# My Moebius Galactica with Acreation Armor Decals



## idMonster (Jun 18, 2003)

I finished my 2nd Galactica using the Acreation armor plate decals.

I masked off the engine section of the hull and engine pods and painted the Galactica overall with Testors Metallizer Titanium spray (#1454). The engineering sections were then unmasked and brush-painted with Metallizer Exhaust (#1406).

***The observant among you will notice that I did not bother tackling the "mismatch" between the main hull and the "head". It just didn't bother me enough to go to all of the trouble I'd seen other folks go through to fix it.***

After buffing the non-armor plated areas of the G the armor plates were then dry-brushed with Testors Metallic Silver (#1245) decanted from a spray can (decanted being a fancy way of saying I sprayed some of it into the cap  ) using a flat brush. The flat brush makes it easier to avoid getting the silver into the engraved lines on the armor plates leaving a nice dark line between them. 

The model was not gloss-coated before decal application to preserve the metallic look of the paint scheme. 

Decaling on the whole went surprisingly well. While the decals are quite thin and will roll on you if you give them the chance they were also surprisingly durable. If I had a decal go south on me, I could usually (gently) uncurl it. The only times when this was not successful was when it happened with decals for the smaller of the armor plates. 

A note to Talon, should he read this, in future editions of these decals (or any other subject featuring paneling or aztecing) perhaps you could include a strip of "generic" randon panels a few inches long to be used as replacements if one damages a decal beyond the point of saving.

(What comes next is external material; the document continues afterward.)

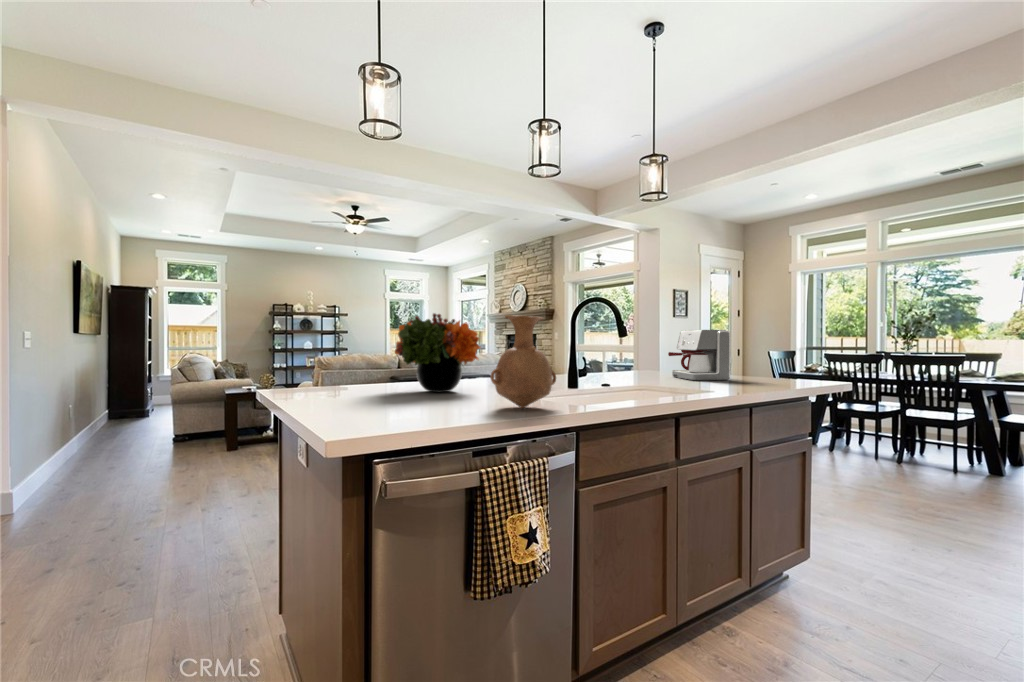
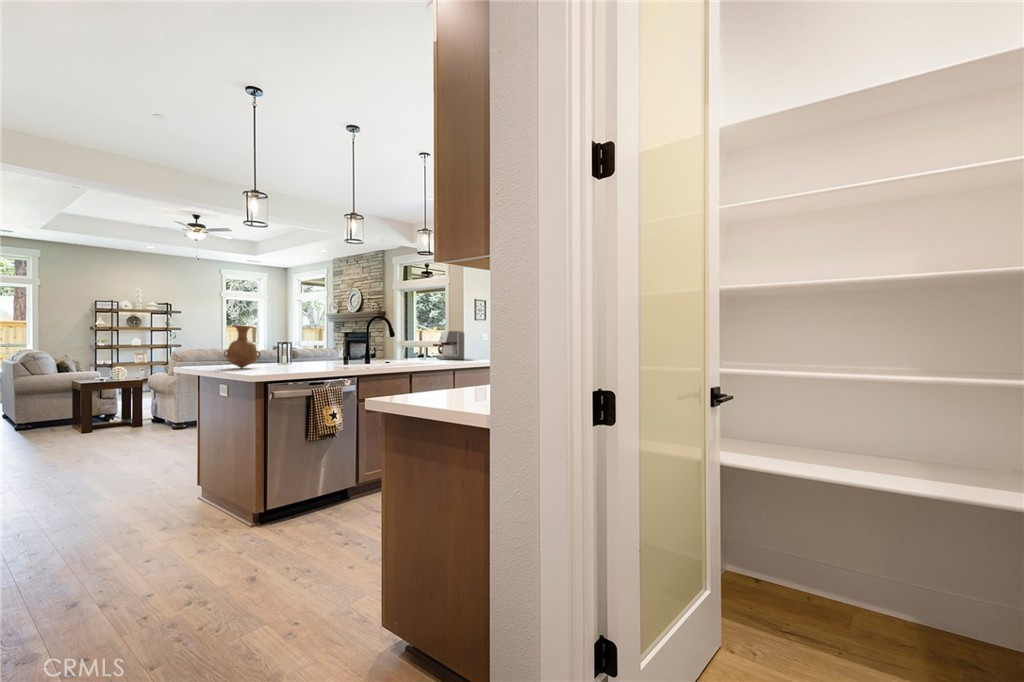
flower arrangement: present [395,313,480,392] -> none [263,322,315,365]
vase: present [490,315,556,408] -> present [224,325,260,368]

After the decals were applied they were coated with Gunze Sangyo Mr. Mark Softer, the Gunze equivalent of Micro-Sol. After the decals had dried I took my X-Acto knife and scored them along the engraved lines on the armor plate, followed by another application of decal solvent. This eliminated any chance of decal film "silvering" over those engraved lines.

Finally, the clear engine exhausts were painted chrome silver and, when dry, painted with Tamiya Clear Blue acrylic.

While the decals went on easier than I expected this is still a task involving a fair bit of concentration and I found myself taking frequent breaks, not just to let the decals dry but also to preserve what little sanity I had left.  

My next Galactica build will involve Acreation's rib decals in addition to the armor. I am, however, giong to wait a while before attempting that one!

Gordon


----------



## Al Loew (Jul 3, 2008)

Nicely done! Also my compliments on the photographs - the focus is very sharp.


----------



## John P (Sep 1, 1999)

Wow!!


----------



## Xenodyssey (Aug 27, 2008)

The decals certainly add a lot of depth to the detailling on the kit. Looks great. I like your engines as well.


----------



## Tiberious (Nov 20, 2001)

Well done. I'm impressed with your patience. I am not a huge fan of the 100% coverage of models with decals that seems to be fast becoming the trend, but when it works it work!

Kudos!

Tib


----------



## Tim Nolan (Jul 9, 2008)

Geez, that looks really nice!!! Great work!!!


----------



## AJ-1701 (May 10, 2008)

Now thats impressive!! :thumbsup:


----------



## Kit (Jul 9, 2009)

That looks simply terrific.


----------



## rkoenn (Dec 18, 2007)

That is a great looking Battlestar. The decals make it so realistic looking. I saw the guy from Acreation at the Fest selling these but spent my money elsewhere. When I order from Cult again I am going to pick up a set for when my kit goes on the bench. So many kits, so little time.

Bob K.


----------



## SteveR (Aug 7, 2005)

Great job -- very natural.


----------



## idMonster (Jun 18, 2003)

Thanks for the kind words, everyone!

Gordon


----------